Brenton married Jane Fry in 1970 and had 3 sons, wrote Christie in Love (1968), which was about the serial murderer John Christie for David Hare’s Portable Theatre. He also wrote Fruit (1970), Wesley (1970), Scott of the Antarctic (1971), Hitler Dances, and an adaptation of Measure for Measure in 1972. In 1973 Brenton produced one of his most important plays, Magnificence, which delineates the disintegration of ideals among a group of squatters when faced with the realities of obtaining basic needs such as food. In a final prophetic scene the leader of the squatters fills his rucksack with explosives and sets off to find a politician. His next work, The Churchill Play (1974), is an attack on post-war patriotism. In 1980 Brenton wrote the play which brought him national and international recognition if not wholesale admiration. The Romans in Britain, with its depiction of attempted male rape, had its director Michael Bogdanov, indicted for obscenity in a private prosecution which was later withdrawn. The furore over that particular scene however, managed to obscure the plays central theme of British military presence in Northern Ireland.

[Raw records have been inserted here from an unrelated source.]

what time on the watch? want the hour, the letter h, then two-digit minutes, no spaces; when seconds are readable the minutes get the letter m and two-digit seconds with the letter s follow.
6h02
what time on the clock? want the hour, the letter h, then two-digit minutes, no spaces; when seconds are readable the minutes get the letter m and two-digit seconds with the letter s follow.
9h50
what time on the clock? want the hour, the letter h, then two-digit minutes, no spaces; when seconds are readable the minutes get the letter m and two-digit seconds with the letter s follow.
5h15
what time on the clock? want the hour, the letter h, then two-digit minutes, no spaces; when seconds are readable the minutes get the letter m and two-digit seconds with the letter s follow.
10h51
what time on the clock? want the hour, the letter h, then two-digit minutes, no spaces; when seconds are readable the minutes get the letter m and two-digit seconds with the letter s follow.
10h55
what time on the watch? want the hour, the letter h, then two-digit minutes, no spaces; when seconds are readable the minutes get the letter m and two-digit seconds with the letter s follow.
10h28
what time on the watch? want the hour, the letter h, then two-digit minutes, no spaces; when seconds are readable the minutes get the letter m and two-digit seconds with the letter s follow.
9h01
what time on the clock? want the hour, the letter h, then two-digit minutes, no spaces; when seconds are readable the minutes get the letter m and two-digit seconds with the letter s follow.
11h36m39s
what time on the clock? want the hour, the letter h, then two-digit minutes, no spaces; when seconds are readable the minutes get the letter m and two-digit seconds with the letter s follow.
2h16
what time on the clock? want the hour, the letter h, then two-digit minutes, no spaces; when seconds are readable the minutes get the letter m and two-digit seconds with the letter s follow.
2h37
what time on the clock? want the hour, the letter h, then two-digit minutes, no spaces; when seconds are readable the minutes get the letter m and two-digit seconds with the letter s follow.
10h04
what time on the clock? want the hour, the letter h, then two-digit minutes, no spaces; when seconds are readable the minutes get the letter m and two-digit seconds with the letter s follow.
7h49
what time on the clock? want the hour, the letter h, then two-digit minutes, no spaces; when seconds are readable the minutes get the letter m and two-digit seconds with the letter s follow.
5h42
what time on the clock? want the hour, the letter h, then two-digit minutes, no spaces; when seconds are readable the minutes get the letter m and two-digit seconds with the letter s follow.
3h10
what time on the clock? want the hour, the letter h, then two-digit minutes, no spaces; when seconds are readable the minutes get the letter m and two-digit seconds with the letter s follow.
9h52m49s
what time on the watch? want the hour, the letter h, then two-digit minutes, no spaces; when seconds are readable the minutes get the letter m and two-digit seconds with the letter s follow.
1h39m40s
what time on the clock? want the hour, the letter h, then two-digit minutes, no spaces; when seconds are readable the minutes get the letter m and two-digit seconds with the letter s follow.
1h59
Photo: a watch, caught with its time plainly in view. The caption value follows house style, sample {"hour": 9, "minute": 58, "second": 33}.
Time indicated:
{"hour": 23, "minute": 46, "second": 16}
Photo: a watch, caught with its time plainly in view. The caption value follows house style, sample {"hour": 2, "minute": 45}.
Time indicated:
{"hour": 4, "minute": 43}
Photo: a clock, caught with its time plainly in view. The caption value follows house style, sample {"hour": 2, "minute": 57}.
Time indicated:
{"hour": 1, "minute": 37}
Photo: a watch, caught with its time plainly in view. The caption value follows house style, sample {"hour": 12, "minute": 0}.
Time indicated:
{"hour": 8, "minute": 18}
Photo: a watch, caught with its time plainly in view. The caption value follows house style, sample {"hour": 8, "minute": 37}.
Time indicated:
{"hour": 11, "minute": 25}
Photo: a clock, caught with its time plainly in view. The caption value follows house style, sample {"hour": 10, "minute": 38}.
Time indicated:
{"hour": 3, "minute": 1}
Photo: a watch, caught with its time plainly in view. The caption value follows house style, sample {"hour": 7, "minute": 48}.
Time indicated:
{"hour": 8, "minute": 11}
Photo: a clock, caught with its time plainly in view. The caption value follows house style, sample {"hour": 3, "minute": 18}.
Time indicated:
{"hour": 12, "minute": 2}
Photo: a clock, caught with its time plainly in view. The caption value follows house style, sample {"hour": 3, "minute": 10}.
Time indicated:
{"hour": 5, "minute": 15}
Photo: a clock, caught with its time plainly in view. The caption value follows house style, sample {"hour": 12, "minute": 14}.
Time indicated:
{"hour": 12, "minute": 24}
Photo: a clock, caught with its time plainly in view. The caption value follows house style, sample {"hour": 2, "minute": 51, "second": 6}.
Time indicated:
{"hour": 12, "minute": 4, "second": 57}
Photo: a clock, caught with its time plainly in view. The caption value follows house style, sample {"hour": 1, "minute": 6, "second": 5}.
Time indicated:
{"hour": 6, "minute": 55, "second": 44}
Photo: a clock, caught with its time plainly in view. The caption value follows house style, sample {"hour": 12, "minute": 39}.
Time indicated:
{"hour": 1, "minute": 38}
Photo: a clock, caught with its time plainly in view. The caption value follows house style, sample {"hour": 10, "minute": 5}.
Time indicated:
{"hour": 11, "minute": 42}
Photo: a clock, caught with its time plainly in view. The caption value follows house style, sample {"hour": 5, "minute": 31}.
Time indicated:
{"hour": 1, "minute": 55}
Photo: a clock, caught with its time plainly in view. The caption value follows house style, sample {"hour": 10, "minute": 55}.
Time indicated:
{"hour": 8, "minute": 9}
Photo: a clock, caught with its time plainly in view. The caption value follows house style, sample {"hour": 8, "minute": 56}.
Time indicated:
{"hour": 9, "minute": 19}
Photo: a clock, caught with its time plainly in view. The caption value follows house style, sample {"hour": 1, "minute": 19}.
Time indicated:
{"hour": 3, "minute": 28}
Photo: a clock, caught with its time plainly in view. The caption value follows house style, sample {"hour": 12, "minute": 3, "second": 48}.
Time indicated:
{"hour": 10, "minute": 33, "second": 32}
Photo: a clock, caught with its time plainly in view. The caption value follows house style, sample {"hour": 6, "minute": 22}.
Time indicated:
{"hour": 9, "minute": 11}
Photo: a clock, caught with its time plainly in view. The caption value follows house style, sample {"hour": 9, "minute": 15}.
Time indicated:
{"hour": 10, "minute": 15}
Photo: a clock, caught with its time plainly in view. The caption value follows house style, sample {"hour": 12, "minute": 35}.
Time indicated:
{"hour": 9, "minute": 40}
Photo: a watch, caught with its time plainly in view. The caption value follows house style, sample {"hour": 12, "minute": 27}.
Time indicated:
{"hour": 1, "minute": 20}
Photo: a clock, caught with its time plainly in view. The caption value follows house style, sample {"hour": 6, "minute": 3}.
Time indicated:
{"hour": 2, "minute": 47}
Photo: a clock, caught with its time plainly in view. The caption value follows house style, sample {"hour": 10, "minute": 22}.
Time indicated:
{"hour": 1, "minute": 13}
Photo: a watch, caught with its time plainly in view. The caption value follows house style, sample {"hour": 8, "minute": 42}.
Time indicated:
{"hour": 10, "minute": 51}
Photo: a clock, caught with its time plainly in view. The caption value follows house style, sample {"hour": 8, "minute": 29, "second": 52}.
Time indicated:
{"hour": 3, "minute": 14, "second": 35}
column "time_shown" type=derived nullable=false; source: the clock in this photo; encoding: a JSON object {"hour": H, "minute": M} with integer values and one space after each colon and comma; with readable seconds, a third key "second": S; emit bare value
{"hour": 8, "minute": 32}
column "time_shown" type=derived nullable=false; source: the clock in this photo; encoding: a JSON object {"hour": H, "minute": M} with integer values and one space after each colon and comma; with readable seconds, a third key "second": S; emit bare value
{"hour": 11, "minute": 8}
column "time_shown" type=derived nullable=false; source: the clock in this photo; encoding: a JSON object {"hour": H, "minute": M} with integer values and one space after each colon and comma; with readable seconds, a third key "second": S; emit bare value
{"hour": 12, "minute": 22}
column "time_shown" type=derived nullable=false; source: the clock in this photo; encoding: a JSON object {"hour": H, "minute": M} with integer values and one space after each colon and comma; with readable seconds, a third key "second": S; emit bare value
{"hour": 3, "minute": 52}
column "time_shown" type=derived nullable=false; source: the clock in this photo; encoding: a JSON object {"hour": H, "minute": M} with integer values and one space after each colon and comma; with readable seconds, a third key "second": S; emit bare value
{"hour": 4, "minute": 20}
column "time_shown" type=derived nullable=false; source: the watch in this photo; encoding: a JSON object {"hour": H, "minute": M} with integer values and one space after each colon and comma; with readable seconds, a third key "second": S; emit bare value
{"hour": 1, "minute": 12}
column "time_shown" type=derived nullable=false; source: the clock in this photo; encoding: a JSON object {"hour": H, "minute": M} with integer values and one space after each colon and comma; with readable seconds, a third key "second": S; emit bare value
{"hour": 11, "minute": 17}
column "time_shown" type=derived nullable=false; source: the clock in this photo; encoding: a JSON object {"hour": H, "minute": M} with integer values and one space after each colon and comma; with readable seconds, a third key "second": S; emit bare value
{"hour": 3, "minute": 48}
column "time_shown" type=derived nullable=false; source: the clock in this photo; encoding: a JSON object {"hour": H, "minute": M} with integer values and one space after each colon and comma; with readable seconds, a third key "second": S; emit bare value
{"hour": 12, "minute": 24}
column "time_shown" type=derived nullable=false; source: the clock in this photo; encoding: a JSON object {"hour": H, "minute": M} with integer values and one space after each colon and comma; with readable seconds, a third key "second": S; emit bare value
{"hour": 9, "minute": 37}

1984 saw the production of Bloody Poetry, a farcical look at the infamous night at the Villa Diodati which saw, in a writing competition, Mary Shelley write the fragment that became the novel Frankenstein, and Lord Byron produce the germ of a story which became Dracula. Although at times lionising the famous literary folk, Brenton’s emphasis is on the dangers of Romantic idealism. Pravda (1985) is a collaboration with David Hare and is a satire on the British newspaper industry which derides a certain media mogul for producing nothing more than propaganda sheets masquerading as newspapers. Paul (2005), about the life of St Paul brought condemnation from Christian groups, and has Jesus surviving the crucifixion and having a meeting with Paul as arranged by Jesus’s wife Mary Magdalene. Paul is the study of the nature of belief and the prevalence of self-delusion.

Most of Brenton’s output has political overtones, rarely did he write without hidden meanings and contemporary references that point to outcomes which usually embellish the author’s beliefs. Brenton is a campaigning playwright who seems to have little time for art for its own sake, and for that he appears entirely unrepentant.